• **ACTIVITY**: Identify and copy all lines of the material where the string "bold" is found.

• **PROVIDED INFORMATION**:

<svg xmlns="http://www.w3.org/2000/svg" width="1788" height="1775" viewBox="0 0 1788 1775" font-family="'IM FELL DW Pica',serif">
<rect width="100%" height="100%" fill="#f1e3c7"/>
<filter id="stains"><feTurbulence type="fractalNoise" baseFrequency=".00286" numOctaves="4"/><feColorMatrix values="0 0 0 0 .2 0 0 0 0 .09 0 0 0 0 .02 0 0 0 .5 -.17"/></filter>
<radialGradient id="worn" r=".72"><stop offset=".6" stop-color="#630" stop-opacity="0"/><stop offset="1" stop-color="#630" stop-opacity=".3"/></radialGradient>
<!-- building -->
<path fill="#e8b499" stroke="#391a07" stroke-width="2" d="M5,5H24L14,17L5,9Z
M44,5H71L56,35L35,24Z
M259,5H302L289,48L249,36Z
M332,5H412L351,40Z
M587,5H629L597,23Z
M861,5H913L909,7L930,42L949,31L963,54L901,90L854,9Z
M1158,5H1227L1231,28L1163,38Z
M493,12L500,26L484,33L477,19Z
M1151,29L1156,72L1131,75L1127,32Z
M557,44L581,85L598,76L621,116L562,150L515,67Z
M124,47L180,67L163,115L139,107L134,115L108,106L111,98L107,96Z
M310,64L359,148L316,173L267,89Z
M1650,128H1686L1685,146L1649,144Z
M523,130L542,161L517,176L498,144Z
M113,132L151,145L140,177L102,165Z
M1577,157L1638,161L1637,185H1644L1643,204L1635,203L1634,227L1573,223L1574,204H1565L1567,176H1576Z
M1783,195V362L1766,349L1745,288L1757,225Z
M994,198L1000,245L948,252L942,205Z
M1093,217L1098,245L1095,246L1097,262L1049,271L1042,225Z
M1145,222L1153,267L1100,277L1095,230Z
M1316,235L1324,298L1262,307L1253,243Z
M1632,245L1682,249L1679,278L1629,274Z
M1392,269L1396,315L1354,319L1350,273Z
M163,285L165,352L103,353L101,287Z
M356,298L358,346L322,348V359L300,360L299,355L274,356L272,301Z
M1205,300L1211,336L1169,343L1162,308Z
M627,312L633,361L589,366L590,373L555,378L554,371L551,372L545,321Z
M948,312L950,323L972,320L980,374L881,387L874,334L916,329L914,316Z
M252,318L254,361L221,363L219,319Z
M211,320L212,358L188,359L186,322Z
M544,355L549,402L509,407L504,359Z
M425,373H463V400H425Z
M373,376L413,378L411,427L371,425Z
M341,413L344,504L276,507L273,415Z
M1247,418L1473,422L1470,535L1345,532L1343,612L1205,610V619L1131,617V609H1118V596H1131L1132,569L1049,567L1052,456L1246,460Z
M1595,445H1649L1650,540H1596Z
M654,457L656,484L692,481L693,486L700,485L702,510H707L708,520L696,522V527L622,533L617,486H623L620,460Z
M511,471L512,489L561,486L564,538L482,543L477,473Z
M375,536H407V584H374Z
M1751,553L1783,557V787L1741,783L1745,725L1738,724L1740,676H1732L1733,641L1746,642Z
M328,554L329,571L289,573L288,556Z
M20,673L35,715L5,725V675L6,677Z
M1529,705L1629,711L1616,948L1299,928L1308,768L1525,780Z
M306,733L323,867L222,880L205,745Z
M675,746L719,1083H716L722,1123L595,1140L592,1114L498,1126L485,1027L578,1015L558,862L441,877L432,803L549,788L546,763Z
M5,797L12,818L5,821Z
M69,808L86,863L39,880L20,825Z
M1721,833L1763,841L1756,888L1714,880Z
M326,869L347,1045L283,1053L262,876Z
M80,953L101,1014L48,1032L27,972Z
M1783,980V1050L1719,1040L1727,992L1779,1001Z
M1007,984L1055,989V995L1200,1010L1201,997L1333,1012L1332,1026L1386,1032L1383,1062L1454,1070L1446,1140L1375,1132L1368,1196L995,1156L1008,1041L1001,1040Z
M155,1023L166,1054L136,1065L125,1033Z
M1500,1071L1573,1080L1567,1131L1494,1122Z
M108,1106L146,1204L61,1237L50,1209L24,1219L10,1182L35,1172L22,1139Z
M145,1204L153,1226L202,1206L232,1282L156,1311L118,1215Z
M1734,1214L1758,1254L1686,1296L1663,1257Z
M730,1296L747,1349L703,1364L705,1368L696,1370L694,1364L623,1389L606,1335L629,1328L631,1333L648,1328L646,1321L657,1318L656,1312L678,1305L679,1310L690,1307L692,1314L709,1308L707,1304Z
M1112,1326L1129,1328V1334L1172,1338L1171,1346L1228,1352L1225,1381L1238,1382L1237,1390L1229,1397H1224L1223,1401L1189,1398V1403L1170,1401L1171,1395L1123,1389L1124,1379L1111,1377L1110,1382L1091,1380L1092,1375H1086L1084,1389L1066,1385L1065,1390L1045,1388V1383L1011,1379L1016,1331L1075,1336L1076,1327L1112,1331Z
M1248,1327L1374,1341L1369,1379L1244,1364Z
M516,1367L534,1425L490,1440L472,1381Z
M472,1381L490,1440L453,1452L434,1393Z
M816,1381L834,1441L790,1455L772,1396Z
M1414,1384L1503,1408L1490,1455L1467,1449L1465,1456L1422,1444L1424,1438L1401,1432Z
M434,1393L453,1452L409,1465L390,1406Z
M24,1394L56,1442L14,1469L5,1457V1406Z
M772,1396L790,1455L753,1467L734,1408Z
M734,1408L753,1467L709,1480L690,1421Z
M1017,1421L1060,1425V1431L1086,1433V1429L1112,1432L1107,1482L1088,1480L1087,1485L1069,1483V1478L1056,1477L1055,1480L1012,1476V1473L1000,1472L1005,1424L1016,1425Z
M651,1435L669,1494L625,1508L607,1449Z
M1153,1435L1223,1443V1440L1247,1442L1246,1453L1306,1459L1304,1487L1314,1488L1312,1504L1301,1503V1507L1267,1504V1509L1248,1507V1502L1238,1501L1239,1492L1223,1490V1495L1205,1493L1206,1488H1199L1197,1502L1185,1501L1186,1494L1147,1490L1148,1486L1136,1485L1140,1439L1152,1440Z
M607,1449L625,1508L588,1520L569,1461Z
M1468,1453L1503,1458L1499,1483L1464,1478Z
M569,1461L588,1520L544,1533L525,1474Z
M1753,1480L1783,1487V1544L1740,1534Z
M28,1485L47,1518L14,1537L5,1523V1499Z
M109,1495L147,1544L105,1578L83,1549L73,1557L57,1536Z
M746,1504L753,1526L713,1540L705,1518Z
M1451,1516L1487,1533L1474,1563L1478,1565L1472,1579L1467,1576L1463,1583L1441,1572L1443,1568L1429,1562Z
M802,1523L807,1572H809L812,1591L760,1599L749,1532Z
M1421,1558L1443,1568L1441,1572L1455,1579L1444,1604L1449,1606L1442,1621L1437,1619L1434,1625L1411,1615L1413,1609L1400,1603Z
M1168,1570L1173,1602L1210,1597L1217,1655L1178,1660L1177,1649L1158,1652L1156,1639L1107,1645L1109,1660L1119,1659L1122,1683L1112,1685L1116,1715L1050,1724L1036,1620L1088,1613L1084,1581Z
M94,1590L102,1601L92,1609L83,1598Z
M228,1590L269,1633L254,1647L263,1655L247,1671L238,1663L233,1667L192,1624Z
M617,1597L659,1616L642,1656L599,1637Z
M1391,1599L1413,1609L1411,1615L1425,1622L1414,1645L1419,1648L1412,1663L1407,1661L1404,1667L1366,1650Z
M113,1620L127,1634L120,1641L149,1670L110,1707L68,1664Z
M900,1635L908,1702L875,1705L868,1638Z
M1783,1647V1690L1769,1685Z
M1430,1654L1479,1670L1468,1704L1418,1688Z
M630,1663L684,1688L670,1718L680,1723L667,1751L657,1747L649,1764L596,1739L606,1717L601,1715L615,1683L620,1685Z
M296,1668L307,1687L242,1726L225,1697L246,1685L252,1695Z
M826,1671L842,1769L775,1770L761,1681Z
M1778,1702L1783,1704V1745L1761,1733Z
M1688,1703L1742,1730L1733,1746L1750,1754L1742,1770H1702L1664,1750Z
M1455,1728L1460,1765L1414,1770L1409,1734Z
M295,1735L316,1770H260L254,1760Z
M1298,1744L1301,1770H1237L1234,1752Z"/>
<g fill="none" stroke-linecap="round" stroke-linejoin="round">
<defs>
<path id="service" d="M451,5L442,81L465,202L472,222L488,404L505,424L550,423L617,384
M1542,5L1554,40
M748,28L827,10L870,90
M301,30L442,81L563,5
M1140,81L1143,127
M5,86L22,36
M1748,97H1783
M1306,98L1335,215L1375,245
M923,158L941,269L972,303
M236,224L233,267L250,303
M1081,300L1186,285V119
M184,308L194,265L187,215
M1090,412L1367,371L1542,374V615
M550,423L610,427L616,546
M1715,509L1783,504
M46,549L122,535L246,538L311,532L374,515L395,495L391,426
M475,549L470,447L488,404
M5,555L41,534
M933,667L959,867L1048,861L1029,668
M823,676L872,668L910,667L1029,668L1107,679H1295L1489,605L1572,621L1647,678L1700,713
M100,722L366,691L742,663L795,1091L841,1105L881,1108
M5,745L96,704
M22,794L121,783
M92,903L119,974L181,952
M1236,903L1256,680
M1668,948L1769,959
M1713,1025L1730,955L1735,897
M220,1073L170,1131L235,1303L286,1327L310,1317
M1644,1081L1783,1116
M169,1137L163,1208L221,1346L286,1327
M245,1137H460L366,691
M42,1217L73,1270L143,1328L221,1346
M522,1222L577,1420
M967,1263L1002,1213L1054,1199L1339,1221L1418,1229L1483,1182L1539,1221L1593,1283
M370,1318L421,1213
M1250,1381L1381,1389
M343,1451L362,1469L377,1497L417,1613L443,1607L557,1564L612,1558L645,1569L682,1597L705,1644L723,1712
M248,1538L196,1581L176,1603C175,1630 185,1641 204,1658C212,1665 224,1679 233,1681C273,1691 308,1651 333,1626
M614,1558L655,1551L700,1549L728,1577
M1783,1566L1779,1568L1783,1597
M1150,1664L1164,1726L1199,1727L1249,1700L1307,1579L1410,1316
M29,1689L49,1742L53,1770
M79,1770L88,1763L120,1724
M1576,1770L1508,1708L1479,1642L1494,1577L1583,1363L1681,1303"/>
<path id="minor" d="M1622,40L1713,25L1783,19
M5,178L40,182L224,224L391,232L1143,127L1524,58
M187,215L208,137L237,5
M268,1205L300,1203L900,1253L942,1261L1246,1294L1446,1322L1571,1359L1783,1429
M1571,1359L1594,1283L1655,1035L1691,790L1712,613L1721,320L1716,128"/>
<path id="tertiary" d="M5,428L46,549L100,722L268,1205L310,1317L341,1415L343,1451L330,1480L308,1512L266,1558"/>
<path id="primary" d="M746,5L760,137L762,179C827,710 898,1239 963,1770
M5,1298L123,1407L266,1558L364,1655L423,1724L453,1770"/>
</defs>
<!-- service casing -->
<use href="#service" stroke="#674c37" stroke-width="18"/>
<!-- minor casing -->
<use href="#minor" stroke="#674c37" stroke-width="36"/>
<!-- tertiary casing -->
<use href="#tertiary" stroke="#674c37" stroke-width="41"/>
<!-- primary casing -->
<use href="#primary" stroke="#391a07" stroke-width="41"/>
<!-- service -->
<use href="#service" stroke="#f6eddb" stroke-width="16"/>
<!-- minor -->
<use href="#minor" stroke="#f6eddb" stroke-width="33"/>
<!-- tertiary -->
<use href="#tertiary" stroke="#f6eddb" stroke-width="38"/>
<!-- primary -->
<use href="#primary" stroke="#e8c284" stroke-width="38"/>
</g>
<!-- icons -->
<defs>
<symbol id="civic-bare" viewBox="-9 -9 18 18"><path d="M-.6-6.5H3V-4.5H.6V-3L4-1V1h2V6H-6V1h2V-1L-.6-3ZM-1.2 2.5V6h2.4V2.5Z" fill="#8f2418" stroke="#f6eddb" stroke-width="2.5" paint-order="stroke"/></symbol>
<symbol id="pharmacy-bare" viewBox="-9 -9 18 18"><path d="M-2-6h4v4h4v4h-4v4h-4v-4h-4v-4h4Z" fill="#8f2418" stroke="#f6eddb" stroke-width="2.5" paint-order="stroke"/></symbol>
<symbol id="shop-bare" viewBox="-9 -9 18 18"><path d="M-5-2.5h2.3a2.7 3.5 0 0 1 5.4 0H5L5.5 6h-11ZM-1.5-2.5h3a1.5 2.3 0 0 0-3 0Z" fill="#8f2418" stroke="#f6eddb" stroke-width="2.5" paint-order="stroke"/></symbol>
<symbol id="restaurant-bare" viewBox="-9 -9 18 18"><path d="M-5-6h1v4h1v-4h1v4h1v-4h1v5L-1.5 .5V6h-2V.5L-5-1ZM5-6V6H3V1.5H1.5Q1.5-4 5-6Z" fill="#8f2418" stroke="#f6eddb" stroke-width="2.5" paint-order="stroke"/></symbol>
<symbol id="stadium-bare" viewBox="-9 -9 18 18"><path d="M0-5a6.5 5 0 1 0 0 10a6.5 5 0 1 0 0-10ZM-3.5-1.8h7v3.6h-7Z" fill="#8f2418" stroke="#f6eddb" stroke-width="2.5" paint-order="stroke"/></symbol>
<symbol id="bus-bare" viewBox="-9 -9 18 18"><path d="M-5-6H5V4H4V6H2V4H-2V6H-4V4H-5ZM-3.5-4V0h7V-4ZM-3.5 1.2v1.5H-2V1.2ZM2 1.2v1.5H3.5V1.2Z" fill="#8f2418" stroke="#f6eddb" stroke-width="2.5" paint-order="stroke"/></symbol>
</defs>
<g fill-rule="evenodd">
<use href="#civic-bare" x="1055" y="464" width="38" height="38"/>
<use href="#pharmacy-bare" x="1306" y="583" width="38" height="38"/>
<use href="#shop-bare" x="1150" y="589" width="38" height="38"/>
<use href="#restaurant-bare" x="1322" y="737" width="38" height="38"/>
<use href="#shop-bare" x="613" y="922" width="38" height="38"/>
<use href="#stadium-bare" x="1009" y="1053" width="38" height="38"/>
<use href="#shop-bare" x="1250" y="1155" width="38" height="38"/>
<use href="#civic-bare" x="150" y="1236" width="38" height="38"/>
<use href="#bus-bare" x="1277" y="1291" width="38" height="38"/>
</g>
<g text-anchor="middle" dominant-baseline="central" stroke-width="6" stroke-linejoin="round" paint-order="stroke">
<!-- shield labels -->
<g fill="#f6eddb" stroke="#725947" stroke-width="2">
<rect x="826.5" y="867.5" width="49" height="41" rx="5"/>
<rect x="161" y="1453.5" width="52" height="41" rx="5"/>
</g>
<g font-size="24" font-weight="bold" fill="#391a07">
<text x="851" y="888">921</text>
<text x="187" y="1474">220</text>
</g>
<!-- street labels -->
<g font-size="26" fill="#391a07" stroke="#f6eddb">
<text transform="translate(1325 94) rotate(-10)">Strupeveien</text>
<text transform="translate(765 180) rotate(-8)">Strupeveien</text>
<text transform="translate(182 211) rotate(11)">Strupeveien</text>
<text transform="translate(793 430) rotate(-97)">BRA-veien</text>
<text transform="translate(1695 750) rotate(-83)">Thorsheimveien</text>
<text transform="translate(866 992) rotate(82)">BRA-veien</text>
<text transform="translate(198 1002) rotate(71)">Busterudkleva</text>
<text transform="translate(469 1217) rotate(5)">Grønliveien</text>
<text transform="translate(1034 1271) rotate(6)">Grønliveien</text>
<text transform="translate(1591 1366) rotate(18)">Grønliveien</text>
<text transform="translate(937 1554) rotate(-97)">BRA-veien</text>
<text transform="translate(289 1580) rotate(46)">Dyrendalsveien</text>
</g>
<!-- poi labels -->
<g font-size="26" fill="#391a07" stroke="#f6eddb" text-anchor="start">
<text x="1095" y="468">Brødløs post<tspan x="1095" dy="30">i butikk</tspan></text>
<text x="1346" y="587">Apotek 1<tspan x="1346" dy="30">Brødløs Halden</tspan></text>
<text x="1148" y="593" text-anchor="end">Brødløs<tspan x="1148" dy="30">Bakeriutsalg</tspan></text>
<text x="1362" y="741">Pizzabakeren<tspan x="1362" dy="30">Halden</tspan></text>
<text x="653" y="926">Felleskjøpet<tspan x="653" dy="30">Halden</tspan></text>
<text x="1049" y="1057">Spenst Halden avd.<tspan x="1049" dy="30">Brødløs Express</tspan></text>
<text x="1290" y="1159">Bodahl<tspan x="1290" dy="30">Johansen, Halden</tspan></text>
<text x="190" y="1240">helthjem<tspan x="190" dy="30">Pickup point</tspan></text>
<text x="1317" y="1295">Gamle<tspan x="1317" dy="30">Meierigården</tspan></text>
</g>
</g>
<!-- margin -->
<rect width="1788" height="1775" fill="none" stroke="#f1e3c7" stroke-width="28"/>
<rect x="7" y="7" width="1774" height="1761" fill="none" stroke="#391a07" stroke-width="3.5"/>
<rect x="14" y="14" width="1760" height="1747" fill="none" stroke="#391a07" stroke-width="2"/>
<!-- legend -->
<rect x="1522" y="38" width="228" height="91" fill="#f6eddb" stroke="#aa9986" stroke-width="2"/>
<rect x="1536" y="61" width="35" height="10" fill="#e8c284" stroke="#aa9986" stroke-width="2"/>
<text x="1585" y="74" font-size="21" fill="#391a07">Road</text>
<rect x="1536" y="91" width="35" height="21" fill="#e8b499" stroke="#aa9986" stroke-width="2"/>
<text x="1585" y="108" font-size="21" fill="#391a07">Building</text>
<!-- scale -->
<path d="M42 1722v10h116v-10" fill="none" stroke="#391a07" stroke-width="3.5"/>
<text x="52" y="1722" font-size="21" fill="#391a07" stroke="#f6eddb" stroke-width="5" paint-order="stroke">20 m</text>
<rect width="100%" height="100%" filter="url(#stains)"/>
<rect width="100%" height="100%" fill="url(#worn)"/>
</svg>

==

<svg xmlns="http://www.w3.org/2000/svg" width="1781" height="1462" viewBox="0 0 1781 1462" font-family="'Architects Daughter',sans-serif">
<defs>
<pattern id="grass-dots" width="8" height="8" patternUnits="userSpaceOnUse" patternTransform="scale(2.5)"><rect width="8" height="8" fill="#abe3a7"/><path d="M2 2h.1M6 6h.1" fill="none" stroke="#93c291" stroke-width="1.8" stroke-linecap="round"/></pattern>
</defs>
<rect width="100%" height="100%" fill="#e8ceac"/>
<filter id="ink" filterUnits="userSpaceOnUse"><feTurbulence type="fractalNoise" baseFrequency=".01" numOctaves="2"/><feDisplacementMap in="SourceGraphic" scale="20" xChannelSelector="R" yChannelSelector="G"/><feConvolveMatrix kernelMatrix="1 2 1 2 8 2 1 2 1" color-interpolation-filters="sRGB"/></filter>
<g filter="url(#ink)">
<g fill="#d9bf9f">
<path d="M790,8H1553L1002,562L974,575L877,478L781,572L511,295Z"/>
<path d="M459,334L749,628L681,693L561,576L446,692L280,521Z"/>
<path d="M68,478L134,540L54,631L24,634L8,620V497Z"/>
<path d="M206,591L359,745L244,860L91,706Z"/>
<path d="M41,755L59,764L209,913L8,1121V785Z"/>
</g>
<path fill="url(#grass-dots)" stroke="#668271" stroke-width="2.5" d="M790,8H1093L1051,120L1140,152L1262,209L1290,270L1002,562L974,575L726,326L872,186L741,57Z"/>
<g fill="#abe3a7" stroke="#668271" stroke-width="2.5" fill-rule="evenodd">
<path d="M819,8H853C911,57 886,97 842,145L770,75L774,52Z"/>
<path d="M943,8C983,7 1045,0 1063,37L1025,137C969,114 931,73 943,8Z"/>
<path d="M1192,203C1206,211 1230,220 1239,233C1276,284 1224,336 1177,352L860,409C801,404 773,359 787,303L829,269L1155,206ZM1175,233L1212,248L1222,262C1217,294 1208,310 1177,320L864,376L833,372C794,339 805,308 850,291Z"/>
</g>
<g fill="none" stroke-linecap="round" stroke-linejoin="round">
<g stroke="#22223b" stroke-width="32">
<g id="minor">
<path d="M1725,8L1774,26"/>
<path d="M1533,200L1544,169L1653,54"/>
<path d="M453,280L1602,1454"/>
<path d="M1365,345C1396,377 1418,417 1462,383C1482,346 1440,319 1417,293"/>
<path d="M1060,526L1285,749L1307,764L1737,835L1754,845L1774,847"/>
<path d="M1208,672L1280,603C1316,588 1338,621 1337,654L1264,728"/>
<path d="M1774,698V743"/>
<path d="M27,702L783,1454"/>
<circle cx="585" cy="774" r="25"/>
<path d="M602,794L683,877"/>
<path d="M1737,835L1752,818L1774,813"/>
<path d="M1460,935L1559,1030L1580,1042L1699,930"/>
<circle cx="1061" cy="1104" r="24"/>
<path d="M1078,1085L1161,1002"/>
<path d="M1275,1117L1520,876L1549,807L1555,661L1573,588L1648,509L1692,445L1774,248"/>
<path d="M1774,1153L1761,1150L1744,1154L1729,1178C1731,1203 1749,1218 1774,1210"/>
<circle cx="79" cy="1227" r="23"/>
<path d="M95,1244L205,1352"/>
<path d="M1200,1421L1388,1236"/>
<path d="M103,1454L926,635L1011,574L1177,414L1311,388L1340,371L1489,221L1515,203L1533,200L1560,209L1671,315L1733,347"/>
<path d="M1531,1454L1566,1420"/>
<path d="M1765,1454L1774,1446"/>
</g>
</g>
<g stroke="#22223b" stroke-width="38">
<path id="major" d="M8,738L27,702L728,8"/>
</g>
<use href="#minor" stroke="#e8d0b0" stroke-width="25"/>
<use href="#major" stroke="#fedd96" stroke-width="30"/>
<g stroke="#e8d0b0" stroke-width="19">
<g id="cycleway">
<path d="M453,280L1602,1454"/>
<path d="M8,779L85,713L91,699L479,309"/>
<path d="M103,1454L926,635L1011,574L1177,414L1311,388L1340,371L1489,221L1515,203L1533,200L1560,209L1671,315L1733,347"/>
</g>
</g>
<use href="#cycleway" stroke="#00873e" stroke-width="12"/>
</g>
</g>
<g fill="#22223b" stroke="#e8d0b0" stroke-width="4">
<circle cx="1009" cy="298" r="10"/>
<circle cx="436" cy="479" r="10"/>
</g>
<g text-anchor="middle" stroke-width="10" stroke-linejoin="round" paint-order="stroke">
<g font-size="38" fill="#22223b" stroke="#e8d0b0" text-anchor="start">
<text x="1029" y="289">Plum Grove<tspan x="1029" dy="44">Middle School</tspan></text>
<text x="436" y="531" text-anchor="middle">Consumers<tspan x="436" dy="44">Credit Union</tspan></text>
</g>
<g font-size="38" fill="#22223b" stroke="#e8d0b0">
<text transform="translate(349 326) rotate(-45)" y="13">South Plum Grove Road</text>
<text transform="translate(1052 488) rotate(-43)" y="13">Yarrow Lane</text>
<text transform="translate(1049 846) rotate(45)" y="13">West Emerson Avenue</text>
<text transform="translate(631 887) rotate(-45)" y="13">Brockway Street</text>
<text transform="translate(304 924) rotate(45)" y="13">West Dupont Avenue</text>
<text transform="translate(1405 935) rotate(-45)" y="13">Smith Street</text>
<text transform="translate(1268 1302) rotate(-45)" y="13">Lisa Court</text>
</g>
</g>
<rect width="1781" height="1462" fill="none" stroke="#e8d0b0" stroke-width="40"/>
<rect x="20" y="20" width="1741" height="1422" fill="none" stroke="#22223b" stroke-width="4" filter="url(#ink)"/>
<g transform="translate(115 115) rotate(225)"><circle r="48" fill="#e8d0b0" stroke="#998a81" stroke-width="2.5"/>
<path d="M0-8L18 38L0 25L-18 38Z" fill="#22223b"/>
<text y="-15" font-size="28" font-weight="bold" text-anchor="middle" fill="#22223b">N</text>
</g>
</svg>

• **ANSWER BOX**:
<g font-size="24" font-weight="bold" fill="#391a07">
<text y="-15" font-size="28" font-weight="bold" text-anchor="middle" fill="#22223b">N</text>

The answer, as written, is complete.